1. Find a suitable replacement mailbox
Using websites like Budget Mailboxes, you should be able to find a new private mailbox that looks and feels the part. You can get mailboxes with added security features like locks and flaps, as well as more traditional mailboxes that you see kurbside on many suburban homes. Make sure that your replacement mailbox meets federal guidelines, and if you live in an area with an HOA, make sure that the aesthetic of the mailbox matches the HOA guidelines too.
2. Get the right-sized post
Federal guidelines dictate that your mailbox should be 42 inches off the ground, but you need a post longer than this which you can dig into the ground to keep it stable. We’d recommend getting a 60-inch post and burying it 18 inches underground to root the post, leaving a 42-inch-high post standing strong. If you want to paint your post to fit a certain color scheme or aesthetic, then now is the time to do so. You only need to paint the part of the post that’s above ground (obviously) but some people prefer to pre-paint their post and then put it in the ground afterward. Either way is fine.
3. Dig a hole and put the post in
Once you’ve dug a hole for the post (preferably at least 18 inches deep) you want to fill the hole with gravel and quick-setting concrete. Once you’ve got the concrete and gravel in there, put the post in straight away so that the concrete can set around the base and hold it in place for even the strongest of storms! Once the concrete has set and the post is secure, consider covering over the concrete with soil/grass to make it more visually appealing. Also make sure to double-check that your post is indeed 42 inches high from the ground.
4. Mount your new mailbox
Once the concrete has fully set and the post is in place, it’s time to mount your new mailbox! When you get a new mailbox, it should come with the hardware necessary to put it all together. This is usually a set of screws or brackets to hold the box in place. Every mailbox is different here, but if you’ve got some basic tools (hammer, screwdriver, spare screws) and basic DIY tools, you should be able to follow the instructions and mount your new mailbox to the post.
5. Finishing touches
If you plan on painting your mailbox to give a certain aesthetic or meet the HOA guidelines in your area, now is the time to do so.
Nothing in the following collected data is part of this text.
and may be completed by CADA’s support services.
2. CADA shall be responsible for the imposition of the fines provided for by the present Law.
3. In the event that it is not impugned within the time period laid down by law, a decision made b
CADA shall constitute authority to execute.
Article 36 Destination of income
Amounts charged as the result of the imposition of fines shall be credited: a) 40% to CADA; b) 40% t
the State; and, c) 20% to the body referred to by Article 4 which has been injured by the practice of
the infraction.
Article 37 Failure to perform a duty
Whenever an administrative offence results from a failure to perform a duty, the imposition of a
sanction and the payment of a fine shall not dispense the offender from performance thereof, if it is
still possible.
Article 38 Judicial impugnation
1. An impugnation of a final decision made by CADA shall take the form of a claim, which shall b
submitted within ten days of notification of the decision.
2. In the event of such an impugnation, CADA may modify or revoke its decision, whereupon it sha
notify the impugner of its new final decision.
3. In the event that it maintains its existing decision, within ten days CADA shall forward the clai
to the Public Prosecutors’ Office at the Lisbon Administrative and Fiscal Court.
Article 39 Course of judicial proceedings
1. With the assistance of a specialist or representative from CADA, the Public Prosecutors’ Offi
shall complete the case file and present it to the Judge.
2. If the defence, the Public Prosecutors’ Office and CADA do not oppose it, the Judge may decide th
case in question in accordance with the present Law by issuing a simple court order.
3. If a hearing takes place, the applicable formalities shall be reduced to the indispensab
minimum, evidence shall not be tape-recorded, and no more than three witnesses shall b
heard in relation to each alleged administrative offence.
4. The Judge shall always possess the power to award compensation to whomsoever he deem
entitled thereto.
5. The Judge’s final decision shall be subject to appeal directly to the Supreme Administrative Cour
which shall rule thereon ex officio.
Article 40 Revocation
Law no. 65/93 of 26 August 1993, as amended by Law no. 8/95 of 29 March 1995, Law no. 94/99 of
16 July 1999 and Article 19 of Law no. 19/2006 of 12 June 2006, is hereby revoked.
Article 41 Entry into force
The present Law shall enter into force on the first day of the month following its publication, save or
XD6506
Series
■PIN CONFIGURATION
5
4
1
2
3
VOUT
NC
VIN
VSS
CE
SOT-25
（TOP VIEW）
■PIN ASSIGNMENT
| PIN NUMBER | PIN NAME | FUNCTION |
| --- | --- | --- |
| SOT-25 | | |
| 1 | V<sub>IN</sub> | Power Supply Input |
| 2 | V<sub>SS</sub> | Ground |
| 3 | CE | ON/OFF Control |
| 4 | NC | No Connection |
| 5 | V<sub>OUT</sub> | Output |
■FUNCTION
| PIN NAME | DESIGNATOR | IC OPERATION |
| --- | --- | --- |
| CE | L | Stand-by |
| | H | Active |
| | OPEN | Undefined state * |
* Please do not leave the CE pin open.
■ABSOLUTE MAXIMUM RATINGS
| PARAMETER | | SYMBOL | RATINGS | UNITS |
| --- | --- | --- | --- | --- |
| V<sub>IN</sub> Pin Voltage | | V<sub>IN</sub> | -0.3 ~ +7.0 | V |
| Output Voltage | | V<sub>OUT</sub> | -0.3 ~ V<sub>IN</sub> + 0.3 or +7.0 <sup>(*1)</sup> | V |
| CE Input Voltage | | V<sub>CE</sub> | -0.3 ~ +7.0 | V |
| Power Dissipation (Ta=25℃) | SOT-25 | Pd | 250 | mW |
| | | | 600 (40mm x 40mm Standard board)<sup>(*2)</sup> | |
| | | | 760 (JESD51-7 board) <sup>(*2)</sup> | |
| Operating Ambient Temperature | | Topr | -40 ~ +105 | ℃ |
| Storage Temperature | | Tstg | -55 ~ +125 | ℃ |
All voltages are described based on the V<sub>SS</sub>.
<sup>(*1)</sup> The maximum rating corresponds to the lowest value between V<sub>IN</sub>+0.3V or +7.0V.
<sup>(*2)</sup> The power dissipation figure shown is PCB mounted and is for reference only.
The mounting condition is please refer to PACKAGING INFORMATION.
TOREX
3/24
Lots of people paint their mailboxes to match the facade of their home and boost their home’s overall kerb appeal. This is also a great time to indicate your house number on the mailbox. Whether you’re planning to paint the numbers on or use adhesive stickers, make sure that the numbers are large, bright, and easy to see at a glance. You want to make the mail person’s job as easy as possible!
We hope you enjoyed our guide to mounting mailboxes in 5 easy steps. Whether you’re making a new mailbox from scratch or buying one online, these 5 simple steps should help you on your DIY journey!